# Supplied records
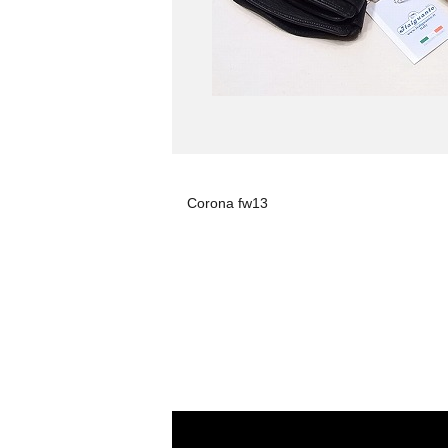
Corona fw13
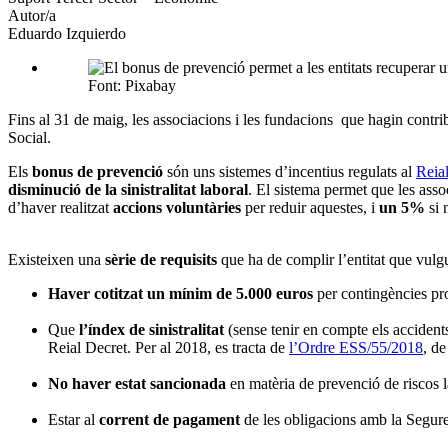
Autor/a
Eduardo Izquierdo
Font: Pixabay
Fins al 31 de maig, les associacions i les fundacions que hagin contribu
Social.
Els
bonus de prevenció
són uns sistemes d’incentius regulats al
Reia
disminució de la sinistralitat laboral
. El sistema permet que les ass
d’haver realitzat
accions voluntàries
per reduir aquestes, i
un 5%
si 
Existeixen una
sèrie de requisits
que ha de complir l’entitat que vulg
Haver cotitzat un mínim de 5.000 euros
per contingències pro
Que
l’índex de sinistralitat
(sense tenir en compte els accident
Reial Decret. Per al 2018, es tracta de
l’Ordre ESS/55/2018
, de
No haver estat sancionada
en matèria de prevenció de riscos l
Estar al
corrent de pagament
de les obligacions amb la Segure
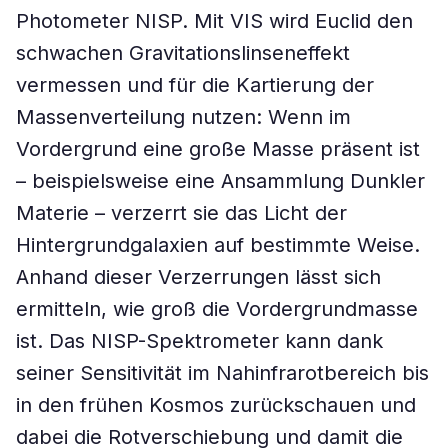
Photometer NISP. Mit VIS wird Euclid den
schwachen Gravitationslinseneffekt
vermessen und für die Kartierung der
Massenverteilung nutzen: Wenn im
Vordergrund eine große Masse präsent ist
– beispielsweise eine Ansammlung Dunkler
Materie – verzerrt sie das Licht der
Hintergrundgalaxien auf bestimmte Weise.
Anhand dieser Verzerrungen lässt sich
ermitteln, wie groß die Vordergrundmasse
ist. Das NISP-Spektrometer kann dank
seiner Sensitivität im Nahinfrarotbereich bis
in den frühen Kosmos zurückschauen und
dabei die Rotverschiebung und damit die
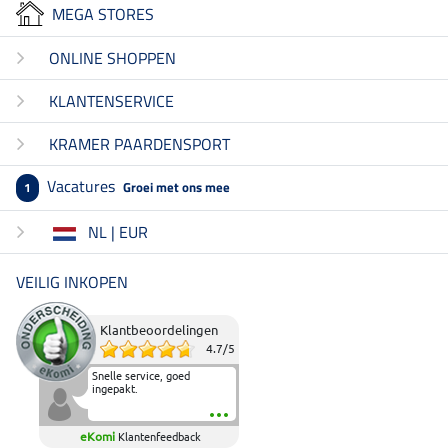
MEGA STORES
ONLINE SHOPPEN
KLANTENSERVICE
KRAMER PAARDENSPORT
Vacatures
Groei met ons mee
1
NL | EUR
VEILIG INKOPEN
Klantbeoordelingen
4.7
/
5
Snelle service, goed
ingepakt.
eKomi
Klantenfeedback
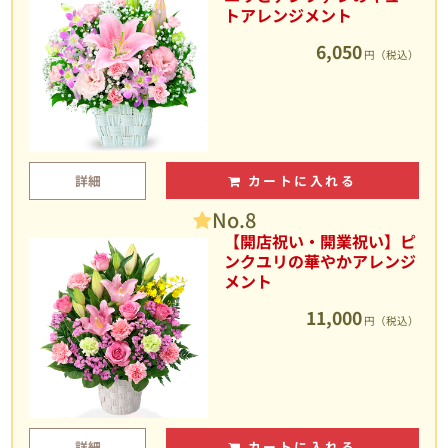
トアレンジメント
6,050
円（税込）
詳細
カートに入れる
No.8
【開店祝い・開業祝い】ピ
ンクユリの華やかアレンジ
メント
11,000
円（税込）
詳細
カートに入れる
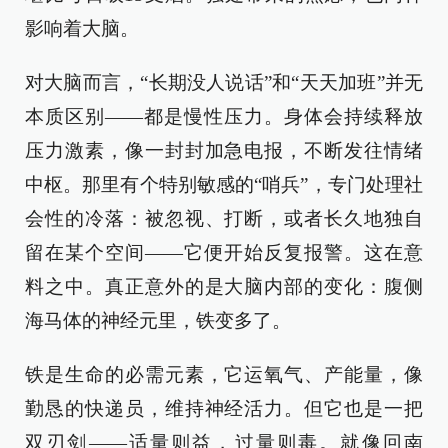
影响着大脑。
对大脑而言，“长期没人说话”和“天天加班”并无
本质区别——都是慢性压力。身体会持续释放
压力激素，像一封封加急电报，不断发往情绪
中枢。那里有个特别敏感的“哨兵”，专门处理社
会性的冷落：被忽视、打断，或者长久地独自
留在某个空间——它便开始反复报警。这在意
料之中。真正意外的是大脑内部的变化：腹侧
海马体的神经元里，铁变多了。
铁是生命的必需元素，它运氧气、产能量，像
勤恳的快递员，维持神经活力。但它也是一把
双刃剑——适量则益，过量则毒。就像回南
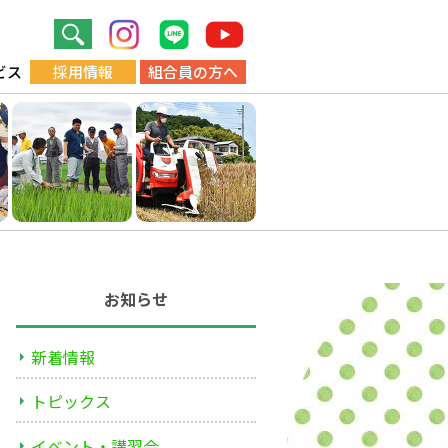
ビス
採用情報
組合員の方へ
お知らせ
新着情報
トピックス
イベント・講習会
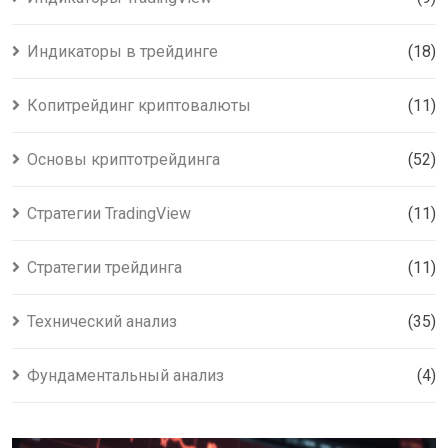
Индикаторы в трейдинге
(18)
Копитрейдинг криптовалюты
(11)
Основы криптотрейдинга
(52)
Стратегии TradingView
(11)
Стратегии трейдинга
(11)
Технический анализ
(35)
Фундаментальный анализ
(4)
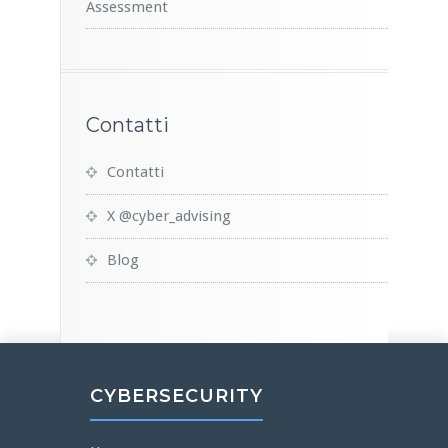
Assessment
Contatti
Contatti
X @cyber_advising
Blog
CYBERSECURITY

# Your task
How many lines in the data above contain the string "анализ", counting only matches with the same case? Reply with the number alone.

# Task output
2